When factoring effect size into your decision-making process, these five rules provide decision-makers with some good considerations. First, Kraft reminds us that correlational studies cannot be used to derive causation. Education leaders must be careful not to draw this conclusion as it will almost certainly steer them in the wrong direction. Next, Kraft advises us to consider the makeup of the study itself and how the data was collected and analyzed. This harks back to my previous advice to trust the author’s interpretation. Finally, Kraft encourages us to consider both cost and scalability. I think this is vitally important for school level decision makers who often have limited resources. If faced with a decision between two interventions, one with an effect size of d=0.23 and another with an effect size of d=0.89, the less informed leader may automatically select the latter intervention; relying solely on effect size to inform their decision. A more informed leader would take the time to understand the cost and staffing implications of deploying both interventions and select the earlier intervention because it could be more realistically deployed with fidelity in their school.

As I work with educators across the United States on evidence-informed decision-making, this example is an all too common one. Many education leaders have set arbitrary interpretive benchmarks in their minds and refuse to consider interventions that exist outside of their established effect size wishes. This is not the way. Effective and informed leaders know to consider the entirety of a study – and ideally multiple studies – when making decisions about teaching and learning. They consider their population, their unique setting, their available financial and staff resources, and the prior skill and experience of their team when selecting interventions.

A blog like this only has so much instructive power, so I would encourage you to keep reading and learning about effect size and how to use it.
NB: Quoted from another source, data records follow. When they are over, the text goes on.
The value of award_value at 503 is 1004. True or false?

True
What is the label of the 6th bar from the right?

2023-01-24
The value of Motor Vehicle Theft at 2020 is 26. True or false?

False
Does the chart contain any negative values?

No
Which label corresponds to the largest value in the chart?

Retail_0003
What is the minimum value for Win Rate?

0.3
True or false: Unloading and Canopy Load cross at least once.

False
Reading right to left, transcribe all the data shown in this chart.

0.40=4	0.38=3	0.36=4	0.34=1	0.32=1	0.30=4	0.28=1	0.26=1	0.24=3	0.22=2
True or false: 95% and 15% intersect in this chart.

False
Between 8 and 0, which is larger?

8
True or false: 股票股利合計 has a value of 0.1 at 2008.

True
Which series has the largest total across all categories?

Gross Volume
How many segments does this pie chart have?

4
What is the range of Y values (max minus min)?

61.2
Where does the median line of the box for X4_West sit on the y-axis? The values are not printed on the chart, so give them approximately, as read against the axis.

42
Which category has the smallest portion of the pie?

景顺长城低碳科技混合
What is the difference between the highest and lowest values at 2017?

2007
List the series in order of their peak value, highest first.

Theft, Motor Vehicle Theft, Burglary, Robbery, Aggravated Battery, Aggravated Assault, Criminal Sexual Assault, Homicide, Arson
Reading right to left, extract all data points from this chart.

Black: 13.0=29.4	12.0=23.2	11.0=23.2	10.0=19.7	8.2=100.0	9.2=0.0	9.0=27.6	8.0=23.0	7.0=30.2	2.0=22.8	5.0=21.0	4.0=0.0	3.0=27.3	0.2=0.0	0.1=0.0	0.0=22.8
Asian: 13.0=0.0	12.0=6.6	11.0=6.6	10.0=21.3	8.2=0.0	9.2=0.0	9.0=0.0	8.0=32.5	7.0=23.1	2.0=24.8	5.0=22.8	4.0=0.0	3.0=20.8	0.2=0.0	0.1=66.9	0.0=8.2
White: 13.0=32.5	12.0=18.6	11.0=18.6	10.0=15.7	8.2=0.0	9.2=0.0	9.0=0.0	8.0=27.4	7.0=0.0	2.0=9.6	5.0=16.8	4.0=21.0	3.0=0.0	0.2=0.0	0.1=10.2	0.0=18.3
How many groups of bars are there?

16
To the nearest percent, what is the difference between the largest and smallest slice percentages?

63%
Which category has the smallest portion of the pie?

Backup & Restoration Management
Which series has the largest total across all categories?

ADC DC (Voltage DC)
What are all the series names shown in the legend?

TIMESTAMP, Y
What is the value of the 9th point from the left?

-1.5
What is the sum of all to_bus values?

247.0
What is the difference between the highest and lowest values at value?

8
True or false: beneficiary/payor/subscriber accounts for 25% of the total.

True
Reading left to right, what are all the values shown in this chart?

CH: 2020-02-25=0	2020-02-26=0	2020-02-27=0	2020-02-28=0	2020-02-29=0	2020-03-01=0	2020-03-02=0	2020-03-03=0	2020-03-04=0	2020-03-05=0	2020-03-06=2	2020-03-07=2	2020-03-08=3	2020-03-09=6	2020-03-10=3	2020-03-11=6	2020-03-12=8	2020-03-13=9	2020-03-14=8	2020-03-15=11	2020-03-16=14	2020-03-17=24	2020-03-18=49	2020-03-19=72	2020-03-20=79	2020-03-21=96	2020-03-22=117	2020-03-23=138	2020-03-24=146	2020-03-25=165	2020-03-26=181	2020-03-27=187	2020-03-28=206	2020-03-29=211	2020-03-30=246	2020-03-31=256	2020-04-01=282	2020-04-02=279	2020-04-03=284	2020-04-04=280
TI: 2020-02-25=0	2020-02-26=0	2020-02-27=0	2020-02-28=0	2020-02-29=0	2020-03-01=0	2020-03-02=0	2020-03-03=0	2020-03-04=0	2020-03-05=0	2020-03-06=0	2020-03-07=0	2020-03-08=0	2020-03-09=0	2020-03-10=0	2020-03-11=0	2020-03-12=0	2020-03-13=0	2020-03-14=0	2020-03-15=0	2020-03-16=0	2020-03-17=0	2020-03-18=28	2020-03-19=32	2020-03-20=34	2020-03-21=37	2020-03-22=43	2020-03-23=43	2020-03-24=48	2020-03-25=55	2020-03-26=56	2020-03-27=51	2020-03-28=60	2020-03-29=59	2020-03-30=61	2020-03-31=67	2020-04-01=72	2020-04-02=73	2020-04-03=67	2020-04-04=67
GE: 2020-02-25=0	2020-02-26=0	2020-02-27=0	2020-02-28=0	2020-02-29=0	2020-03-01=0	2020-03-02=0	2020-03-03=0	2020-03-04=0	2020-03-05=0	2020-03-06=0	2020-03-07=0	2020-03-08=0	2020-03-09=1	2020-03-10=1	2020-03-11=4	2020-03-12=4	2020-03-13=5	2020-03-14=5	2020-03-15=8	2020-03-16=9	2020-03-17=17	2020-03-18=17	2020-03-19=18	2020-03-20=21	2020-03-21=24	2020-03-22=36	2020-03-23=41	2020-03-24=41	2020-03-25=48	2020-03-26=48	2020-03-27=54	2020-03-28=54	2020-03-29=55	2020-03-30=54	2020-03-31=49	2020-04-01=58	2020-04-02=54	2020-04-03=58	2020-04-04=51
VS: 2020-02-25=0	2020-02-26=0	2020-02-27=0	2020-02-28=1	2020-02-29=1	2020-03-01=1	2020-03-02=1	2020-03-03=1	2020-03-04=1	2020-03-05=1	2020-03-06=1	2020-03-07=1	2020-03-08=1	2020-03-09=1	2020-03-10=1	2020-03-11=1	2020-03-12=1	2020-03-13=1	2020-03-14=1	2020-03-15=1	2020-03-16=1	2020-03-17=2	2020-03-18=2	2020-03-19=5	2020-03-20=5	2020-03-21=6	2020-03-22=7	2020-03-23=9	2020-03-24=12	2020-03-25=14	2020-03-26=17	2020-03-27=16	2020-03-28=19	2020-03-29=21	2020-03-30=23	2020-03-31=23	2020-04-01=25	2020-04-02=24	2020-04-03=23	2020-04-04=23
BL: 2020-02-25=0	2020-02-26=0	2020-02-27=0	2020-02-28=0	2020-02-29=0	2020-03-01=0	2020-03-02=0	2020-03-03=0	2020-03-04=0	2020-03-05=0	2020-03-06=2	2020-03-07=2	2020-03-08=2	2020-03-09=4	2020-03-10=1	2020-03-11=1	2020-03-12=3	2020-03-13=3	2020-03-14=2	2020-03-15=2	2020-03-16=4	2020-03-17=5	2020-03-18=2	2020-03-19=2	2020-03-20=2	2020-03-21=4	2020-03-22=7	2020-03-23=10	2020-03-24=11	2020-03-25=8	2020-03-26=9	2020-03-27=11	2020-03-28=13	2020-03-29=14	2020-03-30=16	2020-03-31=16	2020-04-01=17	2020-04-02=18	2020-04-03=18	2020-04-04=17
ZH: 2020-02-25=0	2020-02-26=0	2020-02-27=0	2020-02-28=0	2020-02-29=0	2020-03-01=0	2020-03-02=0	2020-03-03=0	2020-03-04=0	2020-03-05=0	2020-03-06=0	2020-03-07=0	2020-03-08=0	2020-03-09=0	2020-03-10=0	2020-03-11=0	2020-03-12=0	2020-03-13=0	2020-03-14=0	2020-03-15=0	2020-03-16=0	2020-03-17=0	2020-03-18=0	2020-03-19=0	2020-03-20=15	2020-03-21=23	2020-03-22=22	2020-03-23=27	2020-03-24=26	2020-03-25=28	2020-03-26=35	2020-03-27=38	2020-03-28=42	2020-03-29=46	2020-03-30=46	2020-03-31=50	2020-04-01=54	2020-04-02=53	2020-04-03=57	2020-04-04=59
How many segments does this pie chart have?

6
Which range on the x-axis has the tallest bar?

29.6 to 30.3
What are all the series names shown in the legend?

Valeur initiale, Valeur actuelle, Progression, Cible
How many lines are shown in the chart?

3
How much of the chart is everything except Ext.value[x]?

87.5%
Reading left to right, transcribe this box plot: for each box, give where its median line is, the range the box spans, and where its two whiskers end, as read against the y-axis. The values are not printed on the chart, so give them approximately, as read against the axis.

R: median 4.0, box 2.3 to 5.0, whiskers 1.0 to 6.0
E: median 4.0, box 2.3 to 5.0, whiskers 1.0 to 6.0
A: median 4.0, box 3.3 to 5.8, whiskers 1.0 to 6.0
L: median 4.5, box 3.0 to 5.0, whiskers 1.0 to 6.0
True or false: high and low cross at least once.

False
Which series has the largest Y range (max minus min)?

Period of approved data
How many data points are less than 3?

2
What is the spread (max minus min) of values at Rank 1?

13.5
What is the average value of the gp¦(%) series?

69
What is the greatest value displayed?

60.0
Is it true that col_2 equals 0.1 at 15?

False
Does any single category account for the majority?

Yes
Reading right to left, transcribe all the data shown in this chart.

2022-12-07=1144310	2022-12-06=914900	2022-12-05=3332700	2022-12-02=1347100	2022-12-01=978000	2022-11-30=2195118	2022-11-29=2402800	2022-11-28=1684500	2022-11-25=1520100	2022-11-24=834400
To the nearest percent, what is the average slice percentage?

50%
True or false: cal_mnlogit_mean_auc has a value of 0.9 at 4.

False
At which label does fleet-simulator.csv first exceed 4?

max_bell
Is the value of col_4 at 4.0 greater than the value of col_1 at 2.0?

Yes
In addition to the books and articles already linked in this post, here are some other good places to look as you seek to expand your knowledge of statistical interpretation.

I hope you have found this article informative and helpful on your journey toward becoming an evidence-informed educator. Remember, next time you see an effect size being reported in a study, consider the whole scope of the study before determining how to interpret its outcomes; and trust the author’s interpretation. Stay away from those who would provide a single interpretative rule and ask hard questions of those trying to use effect size to sell you a product or service. Good luck on your journey friends and let me know how I can help.